'If any team goes for a shootout with Dublin, they'll get beaten': McEnaney
WHATEVER it was that Monaghan learned in Clones last weekend, they at least have an immediate chance to put into practice in Croke Park this Sunday.
"The big thing for me was the turnovers," says former Farney County and Meath manager, Seamus 'Banty' McEnaney. "When Monaghan came into the danger area, they (Dublin) turned them over unbelievably.
"It wasn't really about Monaghan or bad handling. It was just about pure power. They were so strong in the tackle and had bodies behind the ball.
"The physique of the Dublin team is absolutely incredible - Paul Flynn, Diarmuid Connolly, Rory O'Carroll, Tomás Brady… unbelievable.
"The reality is, if any team goes for a shootout with Dublin, they're going to get beaten - including Kerry."
"Monaghan were on the back foot for the entire hour with Jack McCaffrey.
"But whereas last year, they were leaving gaps behind them when he or someone else was going forward, now they're not. They're covering for those boys when they go forward."
Yet twice now in the past year, Monaghan have attempted to shut Dublin out and twice, Jim Gavin's team have managed to score goals, hit the front and then pick the Farney men off when their need for scores outranked their predisposition to sit tight.
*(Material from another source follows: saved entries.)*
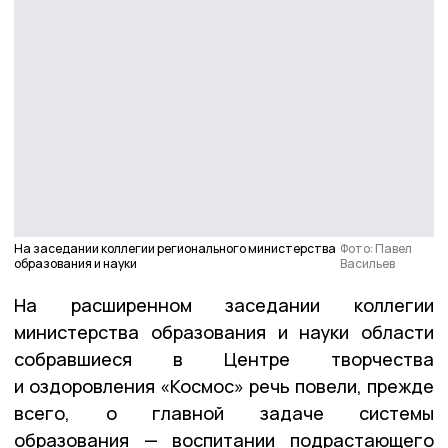
На заседании коллегии регионального министерства
Фото: Павел
образования и науки
Васильев
На расширенном заседании коллегии
министерства образования и науки области
собравшиеся в Центре творчества
и оздоровления «Космос» речь повели, прежде
всего, о главной задаче системы
образования — воспитании подрастающего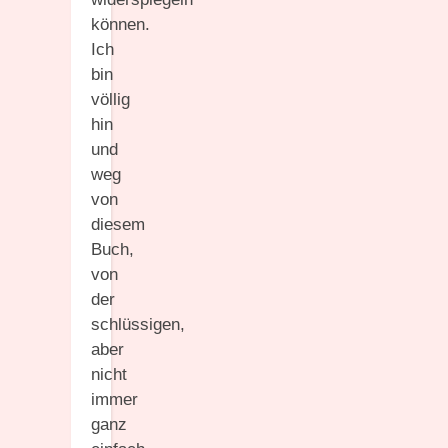
können.
Ich
bin
völlig
hin
und
weg
von
diesem
Buch,
von
der
schlüssigen,
aber
nicht
immer
ganz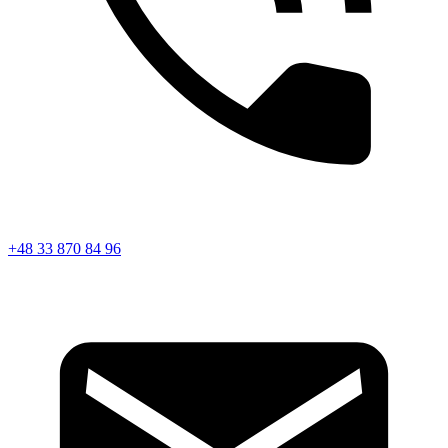
+48 33 870 84 96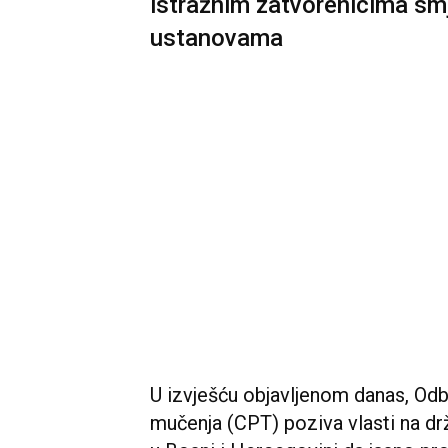
istražnim zatvorenicima s
ustanovama
U izvješću objavljenom danas, Odb
mučenja (CPT) poziva vlasti na drža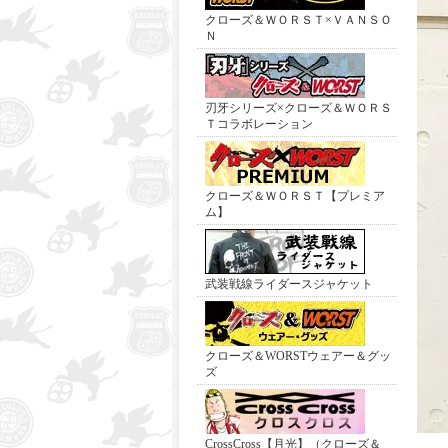
クローズ＆ＷＯＲＳＴ×ＶＡＮＳＯ
Ｎ
刃牙シリーズ×クローズ＆ＷＯＲＳ
Ｔコラボレーション
クローズ＆ＷＯＲＳＴ【プレミア
ム】
武装戦線ライダースジャケット
クローズ＆WORSTウェアー＆グッ
ズ
CrossCross【月光】（クローズ＆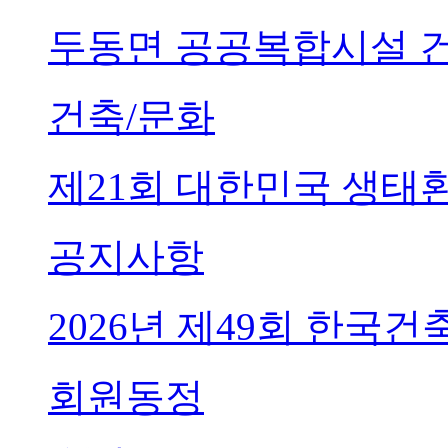
두동면 공공복합시설 
건축/문화
제21회 대한민국 생태
공지사항
2026년 제49회 한국
회원동정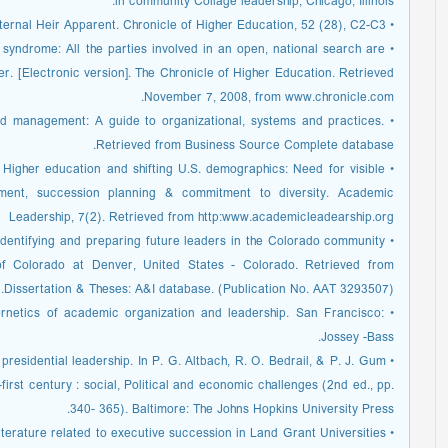
in community Collage leadership, Chicago, Illinois.
• Barden, D. M. (2006). The Internal Heir Apparent. Chronicle of Higher Education, 52 (28), C2-C3.
e syndrome: All the parties involved in an open, national search are
er. [Electronic version]. The Chronicle of Higher Education. Retrieved
November 7, 2008, from www.chronicle.com.
and management: A guide to organizational, systems and practices.
Retrieved from Business Source Complete database.
9). Higher education and shifting U.S. demographics: Need for visible
opment, succession planning & commitment to diversity. Academic
Leadership, 7(2). Retrieved from http:www.academicleadearship.org
 Identifying and preparing future leaders in the Colorado community
y of Colorado at Denver, United States - Colorado. Retrieved from
Dissertation & Theses: A&I database. (Publication No. AAT 3293507).
ernetics of academic organization and leadership. San Francisco:
Jossey -Bass.
 presidential leadership. In P. G. Altbach, R. O. Bedrail, & P. J. Gum
first century : social, Political and economic challenges (2nd ed., pp.
340- 365). Baltimore: The Johns Hopkins University Press.
e literature related to executive succession in Land Grant Universities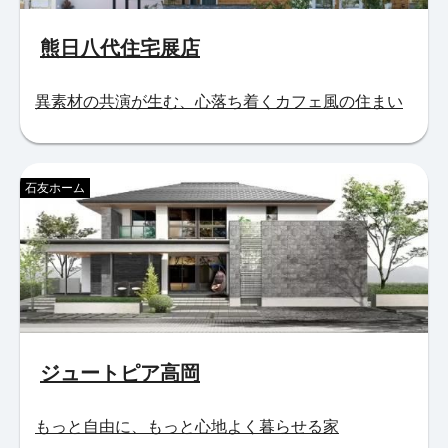
熊日八代住宅展店
異素材の共演が生む、心落ち着くカフェ風の住まい
石友ホーム
ジュートピア高岡
もっと自由に、もっと心地よく暮らせる家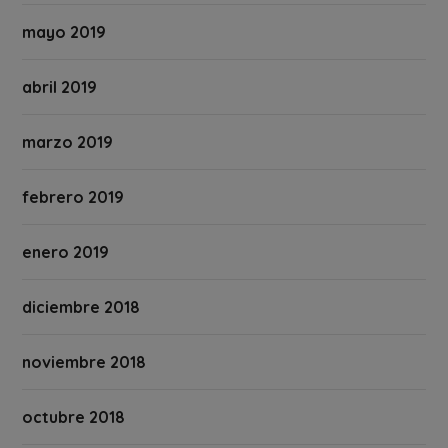
mayo 2019
abril 2019
marzo 2019
febrero 2019
enero 2019
diciembre 2018
noviembre 2018
octubre 2018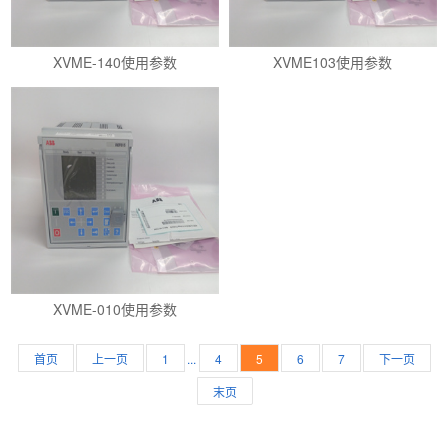
XVME-140使用参数
XVME103使用参数
XVME-010使用参数
...
首页
上一页
1
4
5
6
7
下一页
末页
"There is no doubt in my mind that that is exactly what they will do; try and stifle Dublin," says McEnaney, who insists that Cavan in the Ulster Championship on May 24 will have been the only fixture on the agenda at Monaghan's training camp in Portugal.
"The other thing that I think that Monaghan need to do - and if Dublin have a small weakness, it's this - Monaghan need to play Kieran Hughes alongside Conor McManus in the full-forward line and put in long, early ball.
"Because if Dublin have a weakness it may be in he air in the full-back line. That's the only hope they have of getting at them. They certainly will make it difficult for Dublin if they leave those two men up and put in early ball.
"And stifle them with at least 10 or maybe 11 defenders.
"But," McEnaney concludes, "I'd still try and win the game by playing with four forwards."